Tell us a bit about yourself, what do you do?
I lead SS+K's strategy group, a cross-functional team driving brand, business, and digital strategy for SS+K’s portfolio of consumer, enterprise, and cause-oriented companies. Brands like Tourism Australia, Wells Fargo, NCAA, Everytown for Gun Safety, as well as other well-known clients including HBO, Amazon, Samsung, Jet.com, and Obama 2012. I’m also the co-founder of SS+K Labs, our in-house incubator that explores nascent mediums, platforms, and technologies.
What did you do before your current role and what led you to where you are now?
I’ve grown up in the strategy group at SS+K over the last 9 years, but before that, I was responsible for the digital media strategy, planning, and buying for the Office of National Drug Control Policy. My background in digital media is helpful in tying strategic thinking and creative concepting to tactical activation and measurement. And my work on the youth anti-drug campaign taught me how to think about overcoming hard challenges through insightful strategy and engagement planning. For me, focusing more on strategy gave me a broader ability to make a difference in the world– by working with companies to improve how they operate, what they offer, what they communicate, and how they engage.
How would you define the role of a strategist in your agency?
One of the things that makes SS+K unique is our political heritage. We employ political style strategy for our clients, and what that means is essentially thinking of brands like candidates. Like candidates, brands must appeal to consumers through both strong substance and clear values. For brands to thrive, they too must build strong constituencies and win critical votes. And they must do so in the midst of a fast-paced, highly scrutinized environment, where cultural context is key. On that last point, we’ve developed a tool we call Social Forces that helps us identify and exploit the underlying cultural shifts that are influencing consumer attitudes and behaviors. We meld political strategy with creativity to develop unconventional solutions to our clients’ complex issues.
How have you seen the role of a strategist evolve since you first began?

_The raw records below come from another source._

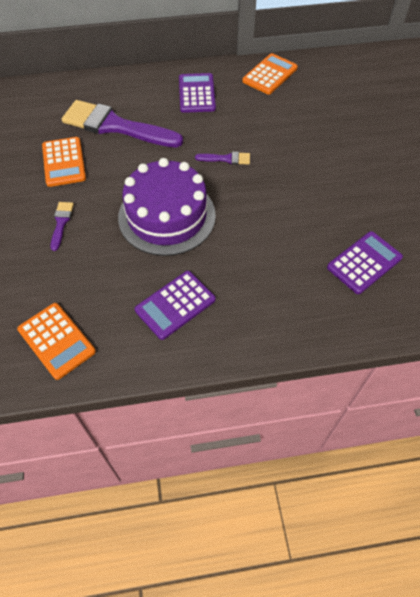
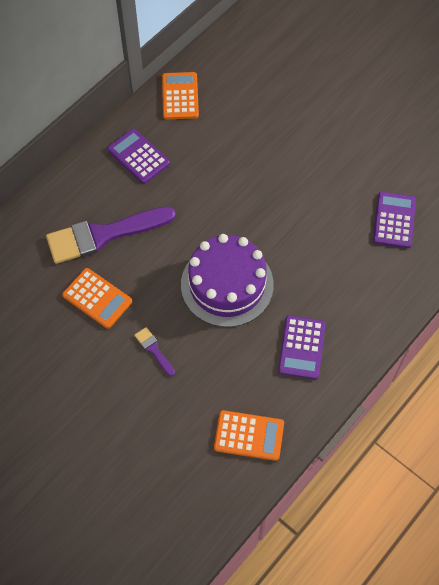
camera: 40 degrees left, 5 degrees up
(226, 159) = (223, 202): purple brush -> none

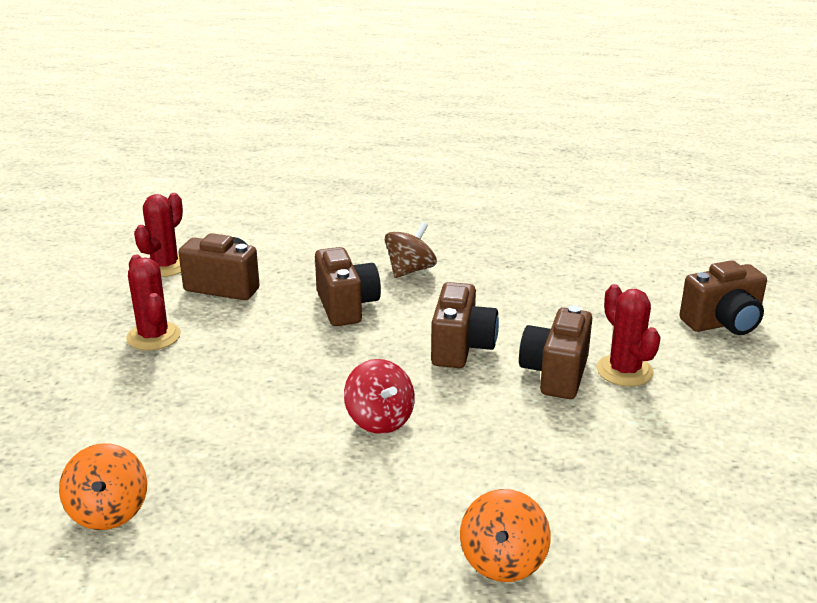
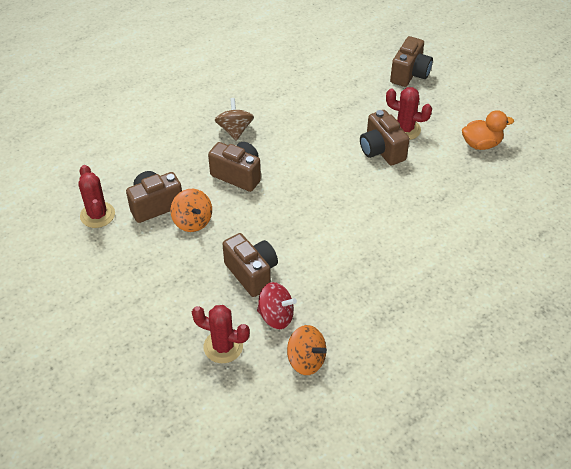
camera: 45 degrees left, 20 degrees up
(153, 336) = (170, 262): red cactus -> red cactus (223, 346)
(379, 420) = (346, 228): red spinning top -> red spinning top (276, 316)
(461, 348) = (325, 163): brown camera -> brown camera (252, 273)
(503, 561) = (475, 256): orange spinning top -> orange spinning top (192, 221)
(722, 445) = (481, 144): none -> orange duck

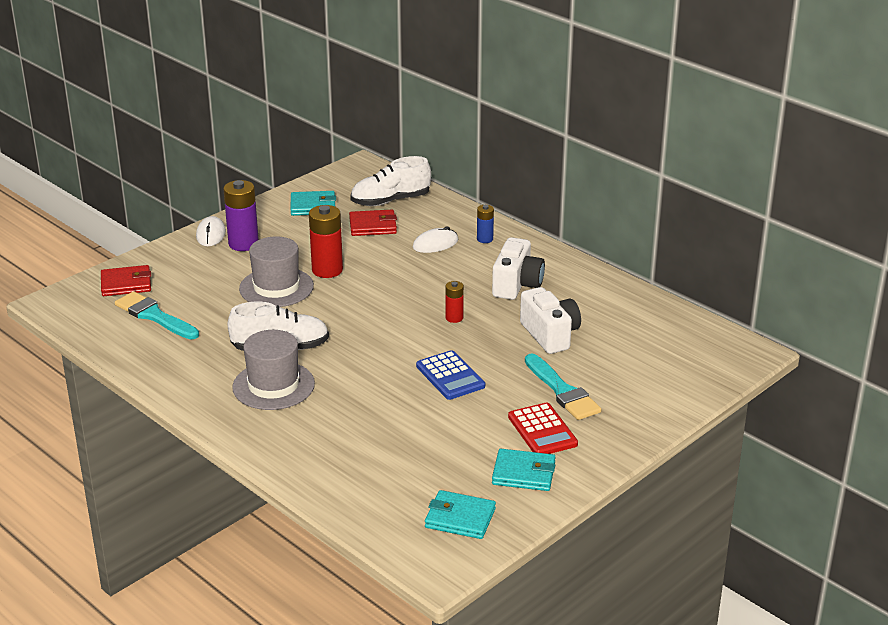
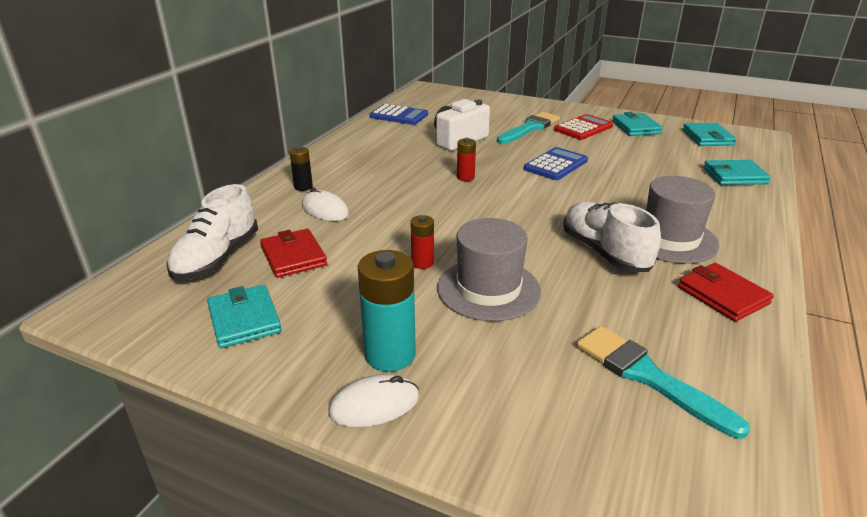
camera: 110 degrees left, 0 degrees up
(126, 284) = (597, 452): red wallet -> red wallet (723, 295)
(154, 316) = (647, 376): turquoise brush -> turquoise brush turned 120 degrees clockwise
(243, 244) = (390, 355): purple battery -> turquoise battery
(327, 270) = (422, 263): red battery -> red battery, size x0.55
(351, 482) = (734, 176): none -> turquoise wallet
(390, 201) = (217, 258): white shoe -> white shoe turned 60 degrees clockwise
(485, 239) = (303, 187): blue battery -> black battery
(517, 285) = (387, 161): white camera -> none
(647, 312) = (399, 116): none -> blue calculator

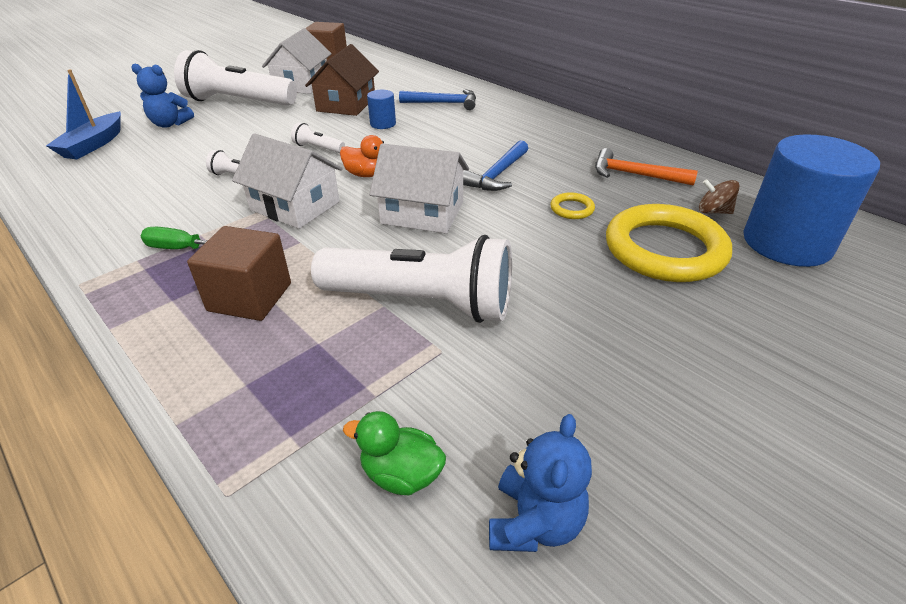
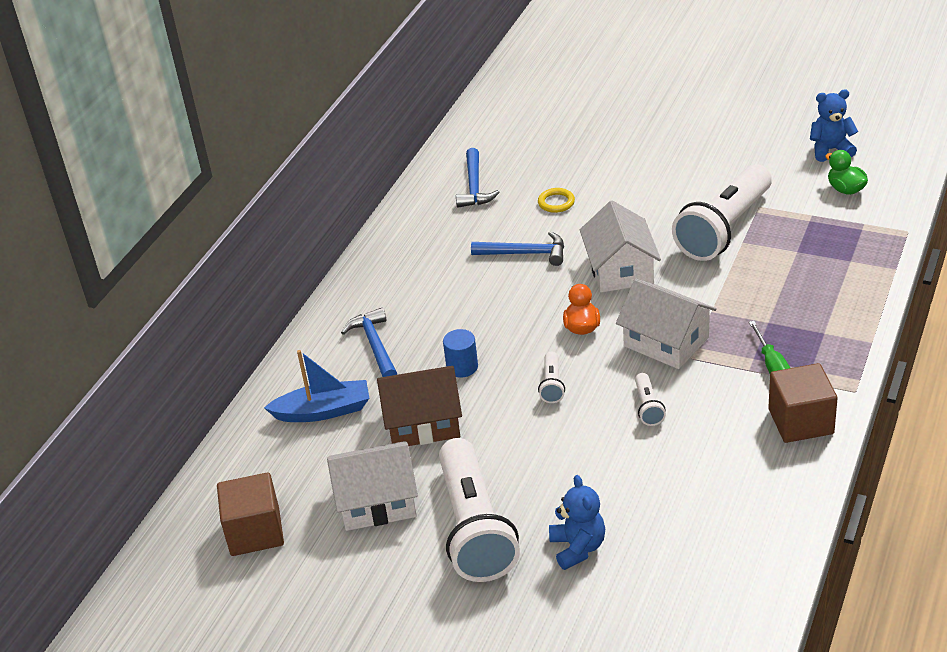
camera: 110 degrees left, 0 degrees up
(93, 145) = (674, 576): blue boat -> blue boat (323, 411)
(250, 297) = (787, 300): brown cube -> brown cube (800, 421)
(295, 206) = (666, 341): white house -> white house turned 60 degrees counterclockwise
(401, 474) = (845, 189): green duck -> green duck turned 150 degrees clockwise
(422, 302) = (724, 229): white flashlight -> white flashlight turned 135 degrees counterclockwise
(635, 175) = (474, 186): orange hammer -> blue hammer
(664, 249) = (582, 155): yellow ring -> none
(713, 211) = (512, 144): brown spinning top -> none
(786, 243) = (535, 113): blue cylinder -> none

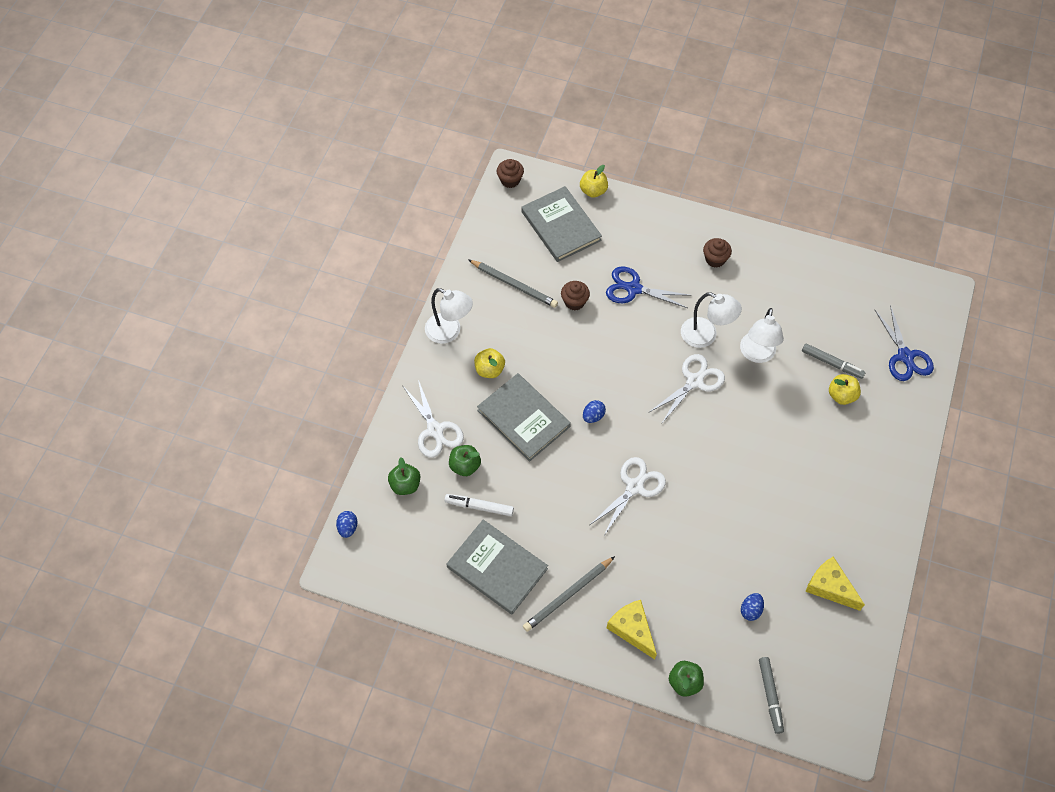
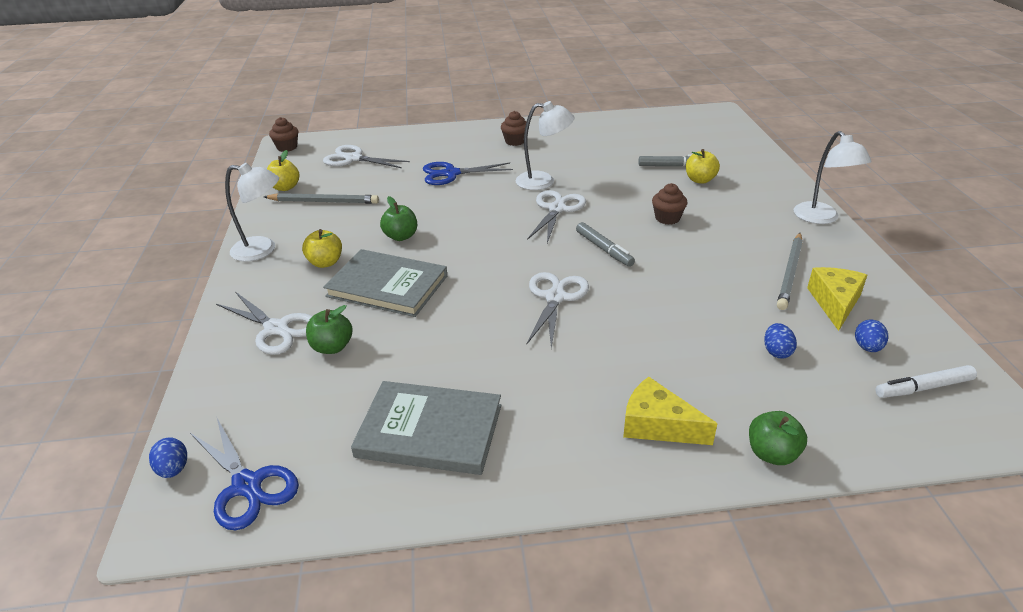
camera: 25 degrees left, 25 degrees down
(405, 485) = (253, 392): green apple -> green apple (401, 236)
(479, 507) = (371, 378): white marker -> white marker (923, 388)
(561, 226) = (353, 159): grey book -> white scissors
(568, 595) = (547, 422): grey pencil -> grey pencil (790, 272)
(574, 302) = (396, 195): brown cupcake -> brown cupcake (667, 218)
(593, 191) = (374, 135): yellow apple -> yellow apple (285, 187)
(593, 416) = (468, 261): blue egg -> blue egg (867, 347)
(757, 354) = (601, 179): white lamp -> white lamp (821, 218)
(770, 696) = (884, 423): grey marker -> grey marker (604, 249)
(830, 587) = (835, 302): yellow cheese -> yellow cheese turned 90 degrees clockwise
(905, 356) = (727, 147): blue scissors -> blue scissors (247, 485)

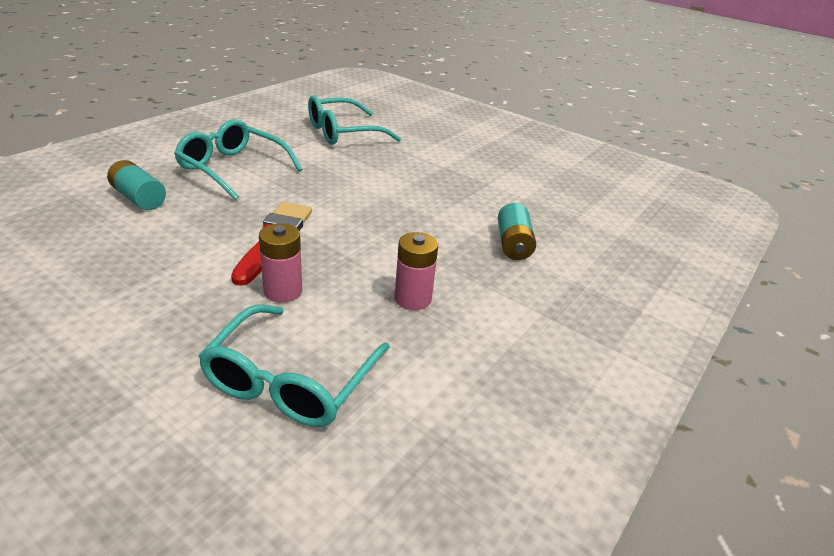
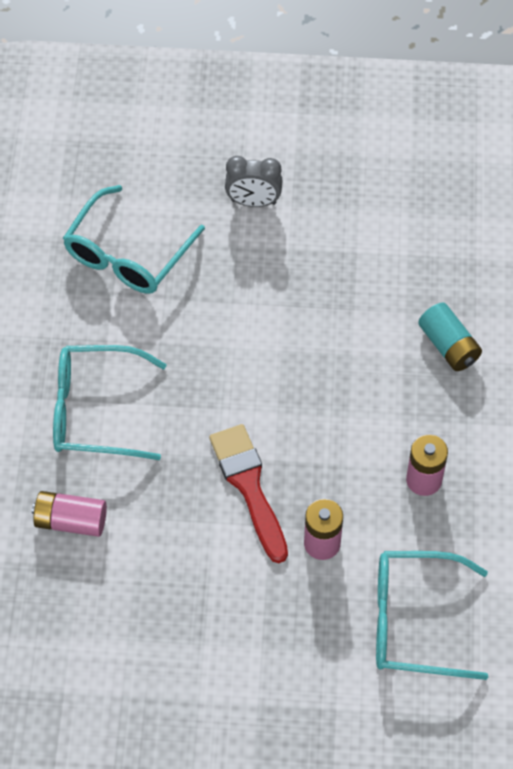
camera: 30 degrees left, 25 degrees up
(139, 198) = (71, 521): turquoise battery -> pink battery
(290, 381) = (413, 621): turquoise glasses -> turquoise glasses turned 105 degrees clockwise
(443, 145) = (253, 202): none -> grey clock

Strategists, as with many other groups, were often much more specialized when I started. Now, as the industry evolves, we need to be able to flex considerably to play many different roles, on a wider variety of projects, for a broader set of challenges. For a single client, we must drive smart business strategy, brand strategy, and creative strategy. We must be able to flex from insightful researcher to dynamic creative mind to clever tactician. We are thinking through the brand’s opportunities and challenges from the broadest perspective, and guiding what must happen at the most tactical level, all at the same time.
In your opinion, what are the greatest barriers an aspiring planner/strategist encounters when trying to start their career?
Speaking mainly from my perspective at SS+K, the hardest part is probably that we expect everyone coming in here, no matter what level, to be able to contribute right away. Even young strategists here have a significant amount of autonomy, and teams will rely on them to meaningfully impact the work from day one. Our more senior members will of course work with and guide them along the way, but here at SS+K, we want everyone to have a voice, and value that. It’s exciting, but requires bravery.
In your time, what have you noticed are the key skills and traits that separate great strategists from the mediocre?
A voracious intellectual curiosity about the world is obviously critical. That curiosity needs to extend very broadly– to investigating people, culture, business, media, etc. Equally important is being able to connect the dots between things, looking deeper to find relevant and unexpected trends in all that you’re consuming, and channeling those insights into meaningful work. You also need to be able to craft clear and compelling stories with strong arguments that support your strategic point of view. Having the right ideas and insights are nothing if you can’t get your team and clients to buy in.
How do you avoid getting stuck in a cultural bubble and stay informed on the needs
and desires of everyday consumers?
This industry-wide challenge is only solved by fighting for diversity of people, diversity of thought, and diversity of work. We all need to push ourselves beyond our own lives, our own interests, our own communities. We aspire to do that through independent projects, and our brand work. For example, after the 2016 election, an SS+K team traveled to Lancaster, Pennsylvania to interview an Evangelical church community about their beliefs and differences, which turned into a short documentary as a small antidote to the divisiveness in the US. Another example: When developing a campaign for Wells Fargo on their commitment to working with people with disabilities, we collaborated with people within the disability community to develop our “With, Always” campaign. Similarly, through SS+K Labs, we partnered with Google and Dance for PD to concept and develop Moving Through Glass , the first-ever augmented reality product providing on-the-move access to proven dance-based aid for people living with Parkinson’s. We spent months with people with Parkinson’s and medical experts to refine and test it. By investing time in these projects, and prioritizing these practices, we learn intimately about, and build empathy for, people & communities outside of our own bubbles.